**Exercise aim**.
Copy the data again, starting at the line containing "Entre Nova et FIP, il y a la radio Nelly" and ending at the line containing "Administrace". Replace "radio" with "station", keep everything else the same, and leave out the pictures.

**Supplied material**.
<<<<
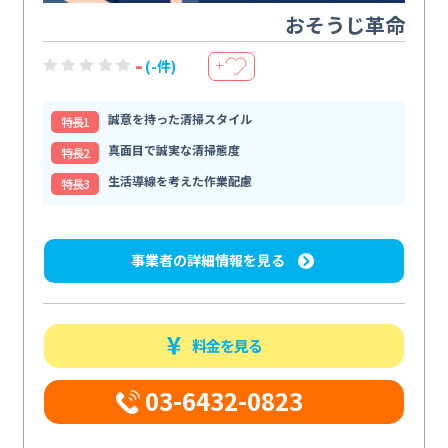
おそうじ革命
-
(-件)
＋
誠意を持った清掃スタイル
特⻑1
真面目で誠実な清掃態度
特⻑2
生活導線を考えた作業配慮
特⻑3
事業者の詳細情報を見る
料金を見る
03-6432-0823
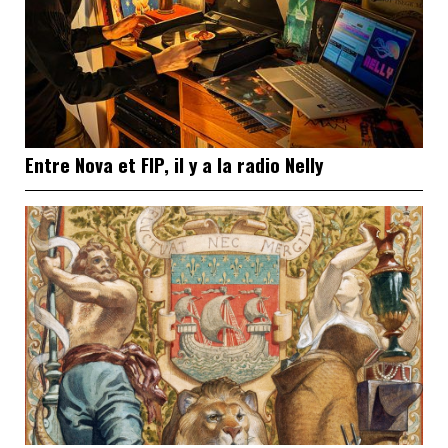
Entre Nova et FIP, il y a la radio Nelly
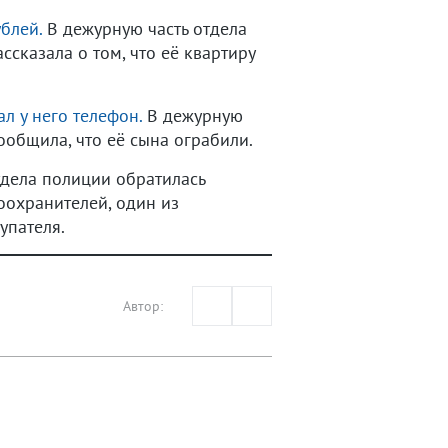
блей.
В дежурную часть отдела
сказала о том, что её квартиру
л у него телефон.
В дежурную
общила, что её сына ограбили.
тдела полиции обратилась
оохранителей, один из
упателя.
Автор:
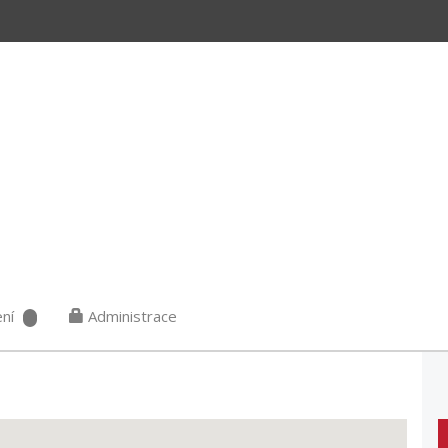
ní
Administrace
>>>>
<<<<
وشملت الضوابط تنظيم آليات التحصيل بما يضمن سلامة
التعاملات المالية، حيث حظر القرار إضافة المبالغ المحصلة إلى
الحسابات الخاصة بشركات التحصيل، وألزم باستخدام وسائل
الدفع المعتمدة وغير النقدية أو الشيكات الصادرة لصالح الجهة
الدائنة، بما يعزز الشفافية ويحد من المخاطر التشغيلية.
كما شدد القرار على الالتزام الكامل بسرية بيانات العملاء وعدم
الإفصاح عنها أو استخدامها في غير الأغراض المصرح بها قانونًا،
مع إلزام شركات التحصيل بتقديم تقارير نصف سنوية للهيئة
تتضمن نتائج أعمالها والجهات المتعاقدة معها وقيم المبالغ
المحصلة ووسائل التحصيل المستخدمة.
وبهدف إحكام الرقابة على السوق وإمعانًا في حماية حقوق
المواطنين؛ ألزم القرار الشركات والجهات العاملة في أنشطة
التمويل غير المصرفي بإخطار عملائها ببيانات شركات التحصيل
>>>>
**Exercise answer**.
Entre Nova et FIP, il y a la station Nelly
блей.
В дежурную часть отдела
сказала о том, что её квартиру
л у него телефон.
В дежурную
общила, что её сына ограбили.
тдела полиции обратилась
оохранителей, один из
упателя.
Автор:
ní
Administrace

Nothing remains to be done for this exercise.